Students say the format gives them new perspectives.

"We were talking about a moment in the past, and here we had a lecturer who lived through that moment," said Tachaka Ray, 20, of Santa Monica, Calif.

The academy was founded in October, 1982, by Peter Armacost, president of Eckerd. The conservative church-related school, formerly Florida Presbyterian College, sits on 281 acres. It has an enrollment of 1,200 students from 40 states and 45 countries who pay an average of $8,220 annually and $3,000 more for room and board.

Armacost housed the academy at Lewis House, a waterfront building that once was the president's quarters and has an atrium big enough to seat 100.

His goal for the Academy of Senior Professionals was twofold: to provide a stimulating environment for retirees and to enrich the learning experience of undergraduates.

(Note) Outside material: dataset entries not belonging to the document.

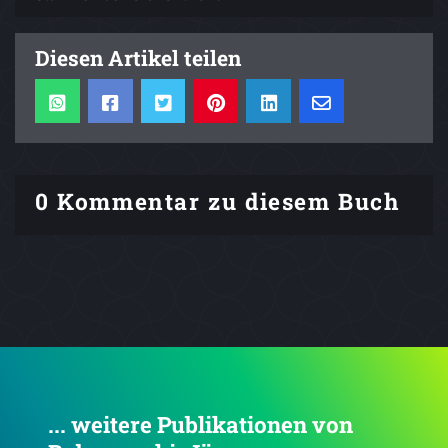
Diesen Artikel teilen
0 Kommentar zu diesem Buch
... weitere Publikationen von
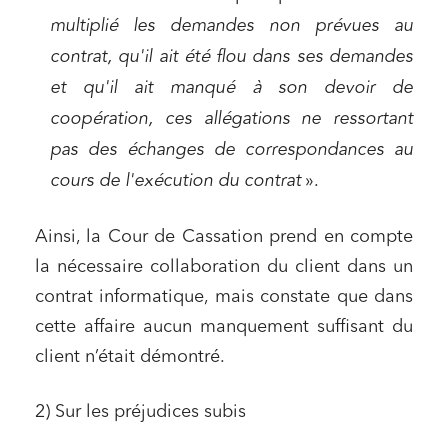
multiplié les demandes non prévues au
contrat, qu'il ait été flou dans ses demandes
et qu'il ait manqué à son devoir de
coopération, ces allégations ne ressortant
pas des échanges de correspondances au
cours de l'exécution du contrat
».
Ainsi, la Cour de Cassation prend en compte
la nécessaire collaboration du client dans un
contrat informatique, mais constate que dans
cette affaire aucun manquement suffisant du
client n’était démontré.
2) Sur les préjudices subis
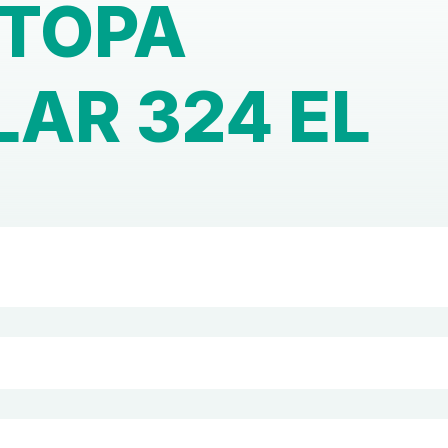
ТОРА
LAR 324 EL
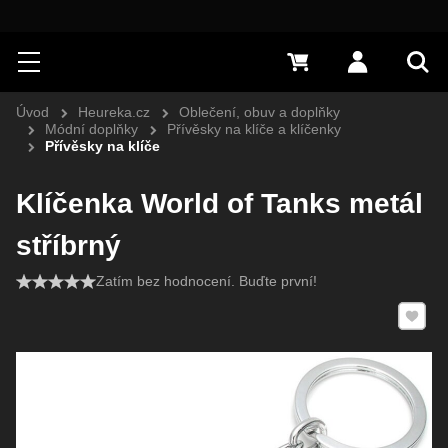
Hledat
Menu
0 Kč
Přihlásit s
Vyh
Úvod
Heureka.cz
Oblečení, obuv a doplňky
Módní doplňky
Přívěsky na klíče a klíčenky
Přívěsky na klíče
Klíčenka World of Tanks metál
stříbrný
Zatím bez hodnocení. Buďte první!
Přidat 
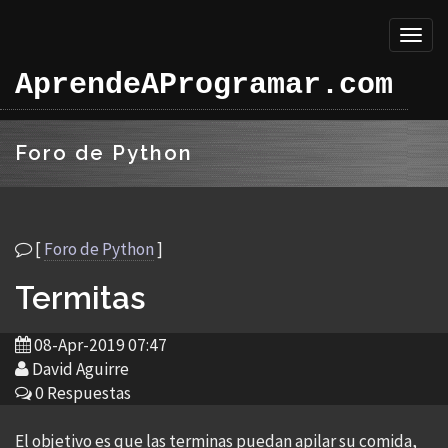
Toggl
naviga
AprendeAProgramar.com
Foro de Python
[
Foro de Python
]
Termitas
08-Apr-2019 07:47
David Aguirre
0 Respuestas
El objetivo es que las terminas puedan apilar su comida,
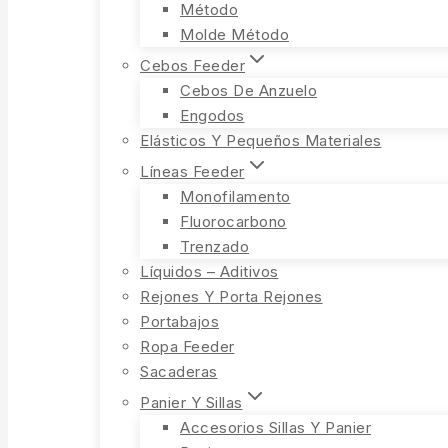
Método
Molde Método
Cebos Feeder
Cebos De Anzuelo
Engodos
Elásticos Y Pequeños Materiales
Líneas Feeder
Monofilamento
Fluorocarbono
Trenzado
Líquidos – Aditivos
Rejones Y Porta Rejones
Portabajos
Ropa Feeder
Sacaderas
Panier Y Sillas
Accesorios Sillas Y Panier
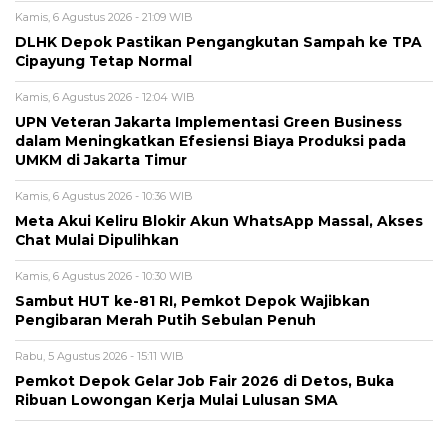
Kamis, 6 Agustus 2026 - 21:09 WIB
DLHK Depok Pastikan Pengangkutan Sampah ke TPA
Cipayung Tetap Normal
Kamis, 6 Agustus 2026 - 12:04 WIB
UPN Veteran Jakarta Implementasi Green Business
dalam Meningkatkan Efesiensi Biaya Produksi pada
UMKM di Jakarta Timur
Kamis, 6 Agustus 2026 - 10:36 WIB
Meta Akui Keliru Blokir Akun WhatsApp Massal, Akses
Chat Mulai Dipulihkan
Kamis, 6 Agustus 2026 - 10:30 WIB
Sambut HUT ke-81 RI, Pemkot Depok Wajibkan
Pengibaran Merah Putih Sebulan Penuh
Rabu, 5 Agustus 2026 - 15:11 WIB
Pemkot Depok Gelar Job Fair 2026 di Detos, Buka
Ribuan Lowongan Kerja Mulai Lulusan SMA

Campus Housing for Elderly

He envisioned a total living-learning community with campus housing for retirees on 78 acres overlooking Boca Ciega Bay. His blueprint for College Harbor, a progressive-care retirement center, included 290 apartments and 60 skilled nursing beds. He also planned 480 condominiums.

However, the academy's early growth did not match the lofty predictions. Today, the health care center is partly opened but not restricted to academy members. The condos have not been built yet.

Five years ago, Armacost tapped Leo Nussbaum, retired president of Coe College in Cedar Rapids, Iowa, to get the academy off the ground.